Importance of the delta

Hydraulic modelling has shown that the shallow area of the delta immediately behind the bar is the major control on water flow between the ocean and the Inlet.
Flow in the channel through the bar itself, for either an east or west opening is controlled by the delta.

The delta channels are dynamic and vary in size depending in a large part upon how much scour has occurred during opening and how much infill has occurred in previous years.

The position and dimensions of the bar channel affect the delta infill, as a wide and deep entrance channel may permit sand to be deposited further into the deltaic area during the closure. Increased infill amounts may take longer to scour out in the next bar opening. Regular changing of the location of the opening could lead to the progressive siltation of channels through the delta and over a number of years reduce the hydraulic capacity of the area.

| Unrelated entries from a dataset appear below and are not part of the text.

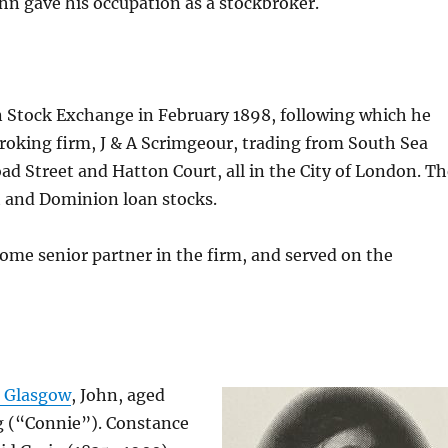
ohn gave his occupation as a stockbroker.
 Stock Exchange in February 1898, following which he
broking firm, J & A Scrimgeour, trading from South Sea
ad Street and Hatton Court, all in the City of London. T
t and Dominion loan stocks.
come senior partner in the firm, and served on the
, Glasgow
, John, aged
ig (“Connie”). Constance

Repeated openings in the one location could lead to the improvement of the scour channels through the delta and an improvement in the hydraulic capacity of the area. There is some evidence to suggest that this deepening occurred between 1974 and 1980 and between 1994 and 1999.

Width of Ocean Beach

Figure 6: Western opening shortly after breach. The photo shows the location of the surf club building (in left foreground) on the fore-dune vegetation line (1996). Photo: T. Carruthers There have been concerns about the effect of the opening on the width of the beach berm in front of the Denmark Surf Life Saving Club. With the current understanding of the coastal processes at the mouth of the Inlet, it is not possible to accurately distinguish between the relative merits of a western or eastern opening in relation to the width of Ocean Beach. East or west opening aside, the Surf Life Saving Club is situated on the coastal vegetation line and consequently, even with the protection of Wilson Head, is at significant risk from storm erosion.

Most beaches experience significant fluctuations caused by the changing balance of coastal processes and their effects on sand transport. Aerial photographs show that the width of Ocean Beach in front of the Surf Life Saving Club can vary substantially. There is generally a 20 m to 30 m beach berm but, for example, the December 1996 photograph shows a 50 m wide berm (Figure 11).

The major driver of the width of Ocean Beach is believed to be the interannual variation in storm activity.

During stormy years there can be significant loss of the beach berm and the vegetated dunes as sand is eroded and deposited offshore. On other southwest WA beaches recession of the vegetated dunes can easily be 10 m to 20 m in severe storms. On the south coast there appears to be a pattern of a few very stormy winters separated by relatively calm winters.

This interannual variation in storminess means that in stormy years large amounts of sand can be moved offshore in short periods of time with significant loss of the beach berm, while little erosion may occur in calm years.

The amount of sand feed to Ocean Beach from the bar opening is likely to be related to the vigour of the scouring processes during opening.
As noted above, the scouring process is influenced by the Inlet water level at the time of the opening, the size of the flow channels through the delta, as well as the river flow following the opening.

Because there is usually significant wave energy present along the beach, it would be reasonable to expect that the sand deposited in the bay by the opening process could be spread along the beach in the months following the opening. If this is the case, then the position of the opening may not be the dominant influence on the amount of sand feed to Ocean Beach near the Surf Life Saving Club.